======== TEXTE FOURNI
On sait tous que Matthieu Chedid est un grand compositeur et un as de la guitare. Habitué à des shows assez grandioses de – M –, en apercevant les instruments plutôt disposés comme des œuvres d’arts que prêts à l’emploi, on se dit que, peut-être, ils joueront par eux-mêmes, sans musiciens. Et le problème, c’est qu’on a raison. Malgré le talent évident de l’artiste, on attend pendant les premiers morceaux l’arrivée des musiciens qui… n’arrivent pas. Les instruments sont effectivement des automates. Si on est frustré un instant, on finit tout de même par se dire que ce mec est un génie. Le concept est perché, mais n’est-ce pas un des traits caractéristiques de -M- ?
================
__CONSIGNE__
Résumez le texte fourni en deux phrases. Les enregistrements proviennent d'une source distincte du texte fourni.
======== EXTRAITS DE DONNÉES
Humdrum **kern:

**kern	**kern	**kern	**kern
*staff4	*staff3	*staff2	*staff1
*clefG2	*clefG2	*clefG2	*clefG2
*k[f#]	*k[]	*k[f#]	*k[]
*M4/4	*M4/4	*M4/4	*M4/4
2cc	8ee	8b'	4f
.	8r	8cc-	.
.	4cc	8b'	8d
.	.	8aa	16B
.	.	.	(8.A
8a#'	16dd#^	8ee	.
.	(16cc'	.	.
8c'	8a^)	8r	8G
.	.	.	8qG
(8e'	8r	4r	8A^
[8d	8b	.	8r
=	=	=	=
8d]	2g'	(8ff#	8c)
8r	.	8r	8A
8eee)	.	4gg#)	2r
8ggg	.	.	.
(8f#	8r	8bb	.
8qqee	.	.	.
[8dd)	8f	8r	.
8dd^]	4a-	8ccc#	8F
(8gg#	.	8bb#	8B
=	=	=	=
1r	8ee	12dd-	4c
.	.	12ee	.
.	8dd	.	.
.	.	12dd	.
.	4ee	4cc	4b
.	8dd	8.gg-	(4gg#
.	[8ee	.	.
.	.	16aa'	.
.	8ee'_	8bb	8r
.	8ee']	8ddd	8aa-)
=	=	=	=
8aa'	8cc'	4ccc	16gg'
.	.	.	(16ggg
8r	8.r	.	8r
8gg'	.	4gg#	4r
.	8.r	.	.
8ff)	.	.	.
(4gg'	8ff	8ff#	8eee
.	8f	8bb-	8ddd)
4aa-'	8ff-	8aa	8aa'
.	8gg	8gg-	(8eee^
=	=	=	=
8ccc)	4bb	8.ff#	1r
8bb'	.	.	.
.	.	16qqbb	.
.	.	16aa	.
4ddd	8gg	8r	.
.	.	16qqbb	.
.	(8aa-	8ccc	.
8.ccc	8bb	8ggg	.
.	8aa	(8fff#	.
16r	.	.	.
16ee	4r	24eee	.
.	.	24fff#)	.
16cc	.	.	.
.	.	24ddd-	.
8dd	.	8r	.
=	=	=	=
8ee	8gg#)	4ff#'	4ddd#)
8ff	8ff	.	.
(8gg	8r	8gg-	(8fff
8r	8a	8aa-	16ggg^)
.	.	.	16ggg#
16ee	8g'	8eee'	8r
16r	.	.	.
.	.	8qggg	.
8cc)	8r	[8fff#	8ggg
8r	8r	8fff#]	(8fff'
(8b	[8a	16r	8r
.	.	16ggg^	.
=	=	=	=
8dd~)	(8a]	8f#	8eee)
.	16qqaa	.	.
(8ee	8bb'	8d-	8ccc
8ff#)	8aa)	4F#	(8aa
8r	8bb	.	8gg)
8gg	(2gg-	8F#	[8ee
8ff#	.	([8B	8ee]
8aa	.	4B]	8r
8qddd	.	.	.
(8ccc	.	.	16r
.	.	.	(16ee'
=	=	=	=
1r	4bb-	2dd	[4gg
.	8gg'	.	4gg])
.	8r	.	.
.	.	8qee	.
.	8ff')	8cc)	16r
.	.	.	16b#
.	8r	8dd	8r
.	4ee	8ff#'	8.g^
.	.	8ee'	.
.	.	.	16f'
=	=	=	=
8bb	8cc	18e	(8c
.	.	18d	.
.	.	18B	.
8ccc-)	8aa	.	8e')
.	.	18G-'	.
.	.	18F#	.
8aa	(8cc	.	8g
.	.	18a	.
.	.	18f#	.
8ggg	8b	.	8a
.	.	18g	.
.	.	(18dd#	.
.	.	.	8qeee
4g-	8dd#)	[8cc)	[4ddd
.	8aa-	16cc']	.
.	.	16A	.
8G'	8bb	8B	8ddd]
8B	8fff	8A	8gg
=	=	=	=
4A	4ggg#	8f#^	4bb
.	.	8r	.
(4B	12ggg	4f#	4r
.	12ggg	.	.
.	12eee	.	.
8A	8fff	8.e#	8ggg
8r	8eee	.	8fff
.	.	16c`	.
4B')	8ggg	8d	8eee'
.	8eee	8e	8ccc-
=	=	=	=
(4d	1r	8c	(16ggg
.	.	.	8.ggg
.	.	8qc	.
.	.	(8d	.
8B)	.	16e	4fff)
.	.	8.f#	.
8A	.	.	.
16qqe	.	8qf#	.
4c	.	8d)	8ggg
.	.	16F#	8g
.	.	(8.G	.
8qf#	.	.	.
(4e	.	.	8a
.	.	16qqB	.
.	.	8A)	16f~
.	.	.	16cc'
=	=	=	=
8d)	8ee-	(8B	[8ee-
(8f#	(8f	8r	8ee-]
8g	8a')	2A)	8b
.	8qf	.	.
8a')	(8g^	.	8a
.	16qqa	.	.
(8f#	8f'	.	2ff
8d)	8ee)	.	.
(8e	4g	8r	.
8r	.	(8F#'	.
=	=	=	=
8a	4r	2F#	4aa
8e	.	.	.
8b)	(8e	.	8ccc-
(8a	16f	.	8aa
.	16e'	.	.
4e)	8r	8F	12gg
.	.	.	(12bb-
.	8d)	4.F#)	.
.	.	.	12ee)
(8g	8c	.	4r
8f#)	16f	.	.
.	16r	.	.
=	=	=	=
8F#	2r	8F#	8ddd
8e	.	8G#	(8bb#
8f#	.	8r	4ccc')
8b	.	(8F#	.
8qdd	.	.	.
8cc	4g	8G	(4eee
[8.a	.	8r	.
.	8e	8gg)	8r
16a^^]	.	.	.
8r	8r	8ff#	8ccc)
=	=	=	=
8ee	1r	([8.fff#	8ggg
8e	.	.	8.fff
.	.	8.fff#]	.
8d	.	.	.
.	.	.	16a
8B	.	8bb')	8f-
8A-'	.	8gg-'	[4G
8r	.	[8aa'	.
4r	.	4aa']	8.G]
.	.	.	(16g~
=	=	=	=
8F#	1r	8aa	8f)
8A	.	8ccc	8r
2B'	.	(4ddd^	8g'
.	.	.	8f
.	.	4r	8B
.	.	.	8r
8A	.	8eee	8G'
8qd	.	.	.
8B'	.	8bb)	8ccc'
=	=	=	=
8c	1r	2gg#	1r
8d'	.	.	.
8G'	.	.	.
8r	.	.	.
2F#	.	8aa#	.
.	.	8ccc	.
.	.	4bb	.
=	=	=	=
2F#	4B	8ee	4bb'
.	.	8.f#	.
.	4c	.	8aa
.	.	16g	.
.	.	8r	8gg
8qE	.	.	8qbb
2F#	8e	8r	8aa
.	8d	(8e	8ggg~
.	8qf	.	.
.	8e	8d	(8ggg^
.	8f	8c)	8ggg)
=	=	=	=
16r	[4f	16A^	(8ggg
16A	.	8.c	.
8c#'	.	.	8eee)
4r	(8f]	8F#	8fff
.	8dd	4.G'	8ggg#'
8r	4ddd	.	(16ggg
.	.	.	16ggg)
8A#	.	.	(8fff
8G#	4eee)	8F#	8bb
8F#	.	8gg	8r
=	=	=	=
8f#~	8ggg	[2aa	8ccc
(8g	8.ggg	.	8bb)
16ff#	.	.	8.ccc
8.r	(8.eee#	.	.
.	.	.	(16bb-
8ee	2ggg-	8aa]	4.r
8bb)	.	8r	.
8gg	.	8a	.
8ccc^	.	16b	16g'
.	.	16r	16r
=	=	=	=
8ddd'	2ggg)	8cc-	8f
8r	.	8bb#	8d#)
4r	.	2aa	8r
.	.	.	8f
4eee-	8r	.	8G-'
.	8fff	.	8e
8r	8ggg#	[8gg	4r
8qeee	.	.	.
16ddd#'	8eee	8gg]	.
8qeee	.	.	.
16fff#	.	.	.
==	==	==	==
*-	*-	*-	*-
================
__CORRIGÉ__
Matthieu Chedid, grand compositeur et as de la guitare, se produit sans musiciens, entouré d'instruments qui sont en fait des automates. Après un moment de frustration, on finit par le juger génial, avec un concept perché qui semble propre à -M-.